Thrombolites are amazing structures. Along with their close relatives stromatolites, these ancient bacterial colonies are ancestors of the very first life forms to exist on earth, and the hard calcareous deposits created by these colonies are bizarre. It’s actually quite humbling to stand alongside these living relics.
These thrombolites are on the shores of Lake Clifton, part of the Yalgorup National Park in Western Australia, and are about 2,000 years old. As always seems to be the case in Australia, the facilities here are outstanding. There’s a car-park, toilets, marked trails, excellent interpretive signage and a fantastic wooden boardwalk out into the shallows. This afford wonderful views of the thrombolites and protect the fragile structures from damage by visitors. It also gives great views out across the lake to scan the assembled wildfowl. We were here at the wrong time of year for the main wildfowl migration, but there were still rafts of Australasian and great-crested grebes out on the lake, and assorted ducks, including musk duck (a first for me).

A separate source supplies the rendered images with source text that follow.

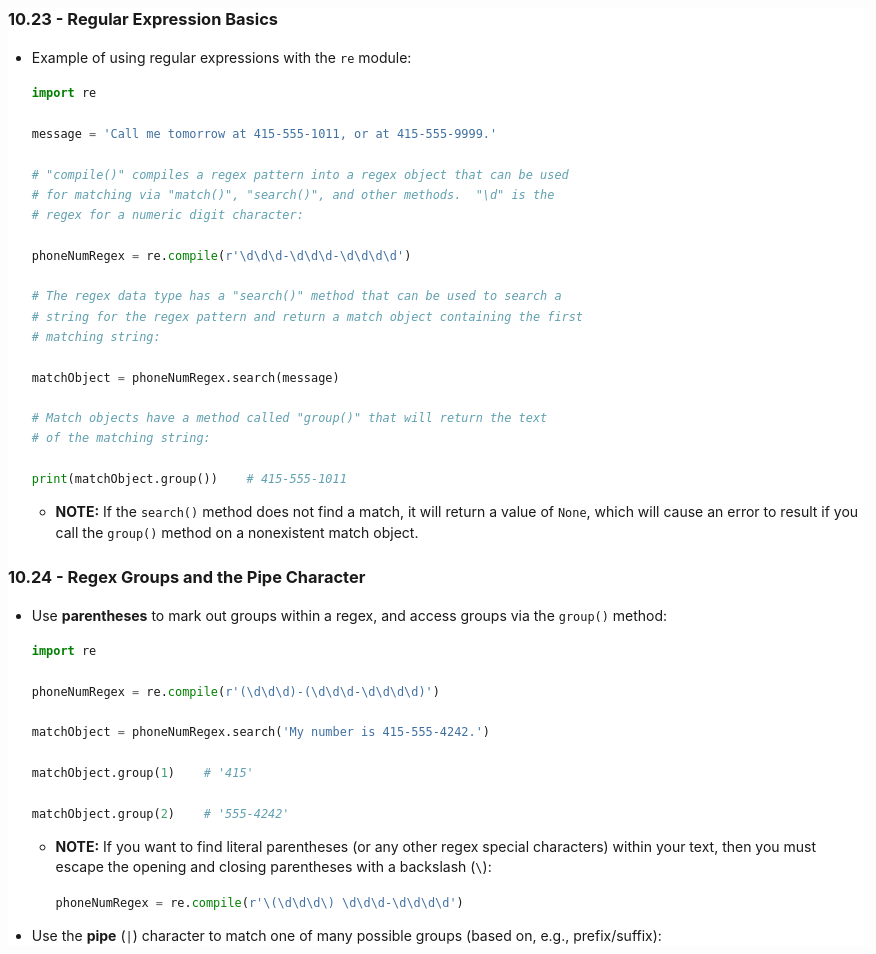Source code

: ### 10.23 - Regular Expression Basics

- Example of using regular expressions with the `re` module:

  ```python
  import re

  message = 'Call me tomorrow at 415-555-1011, or at 415-555-9999.'

  # "compile()" compiles a regex pattern into a regex object that can be used
  # for matching via "match()", "search()", and other methods.  "\d" is the
  # regex for a numeric digit character:

  phoneNumRegex = re.compile(r'\d\d\d-\d\d\d-\d\d\d\d')

  # The regex data type has a "search()" method that can be used to search a
  # string for the regex pattern and return a match object containing the first
  # matching string:

  matchObject = phoneNumRegex.search(message)

  # Match objects have a method called "group()" that will return the text
  # of the matching string:

  print(matchObject.group())    # 415-555-1011
  ```

  - **NOTE:** If the `search()` method does not find a match, it will return a value of `None`, which will cause an error to result if you call the `group()` method on a nonexistent match object.

### 10.24 - Regex Groups and the Pipe Character

- Use **parentheses** to mark out groups within a regex, and access groups via the `group()` method:

  ```python
  import re

  phoneNumRegex = re.compile(r'(\d\d\d)-(\d\d\d-\d\d\d\d)')

  matchObject = phoneNumRegex.search('My number is 415-555-4242.')

  matchObject.group(1)    # '415'

  matchObject.group(2)    # '555-4242'
  ```

  - **NOTE:** If you want to find literal parentheses (or any other regex special characters) within your text, then you must escape the opening and closing parentheses with a backslash (`\`):

    ```python
    phoneNumRegex = re.compile(r'\(\d\d\d\) \d\d\d-\d\d\d\d')
    ```

- Use the **pipe** (`|`) character to match one of many possible groups (based on, e.g., prefix/suffix):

The scrub and woodland around the car park is home to the stunningly beautiful splendid fairy wren, grey fantails, golden whistlers, silvereyes and many other birds — so its well worth spending a bit of time exploring. We also saw kangaroos on the road out of the park at dusk — so keep your eyes peeled on the drive.
Only half-an-hour from the busy little coastal town of Mandurah, Lake Clifton is well worth a visit if your passing through the area.